There is nothing magic about any of these organizations. One basic principle, however, is that the Intelligence community should not be in the business of passing on the adequacy of its own product. Neither, in matters of resource allocation, management and programs, should the Intelligence community go directly to the President without having the NSC structure in some way as the mediator to organize the issues and to insure that the non-Intelligence principals are involved. My major problem with the proposed organization at Tab B, aside from consider [Page 215] able fuzziness about the relationship between the policy review group and the Excom (called the Foreign Intelligence Committee) is that it would replace the USIB. I think that the development and production of the substantive intelligence product should go through a separate system from issues of management, resource allocation, etc. If the USIB has functions other than the production of finished intelligence, those could be stripped out.

  1. Source: Ford Library, National Security Adviser, John K. Matheny Files, Box 9, President’s Meeting on Intelligence Decisions, 1/76–2/76 (2). Secret; Sensitive; Eyes Only. Printed from a copy that Scowcroft did not initial.

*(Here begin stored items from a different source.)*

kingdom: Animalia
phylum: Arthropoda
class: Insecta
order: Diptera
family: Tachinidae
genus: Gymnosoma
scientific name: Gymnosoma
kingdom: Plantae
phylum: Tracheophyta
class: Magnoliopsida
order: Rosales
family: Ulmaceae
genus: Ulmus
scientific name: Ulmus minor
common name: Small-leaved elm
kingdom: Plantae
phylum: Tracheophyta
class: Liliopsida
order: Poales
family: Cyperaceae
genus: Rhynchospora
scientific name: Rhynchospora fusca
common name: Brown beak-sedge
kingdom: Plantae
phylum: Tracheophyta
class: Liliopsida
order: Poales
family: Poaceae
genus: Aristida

  2. A reference to the intelligence reorganization meeting held January 10. See Document 64.
  3. See Document 64 and footnote 3 thereto.
  4. Not found attached. Printed as Document 64.
  5. According to the President’s Daily Diary, Ford met with Buchen, Marsh, Scowcroft, Ogilvie, and Raoul-Duval on Saturday, January 24, between 1:35 and 3:45 p.m. (Ford Library, Staff Secretary’s Office, President’s Daily Diary) No other record of this meeting has been found.
  6. Not found attached and not found.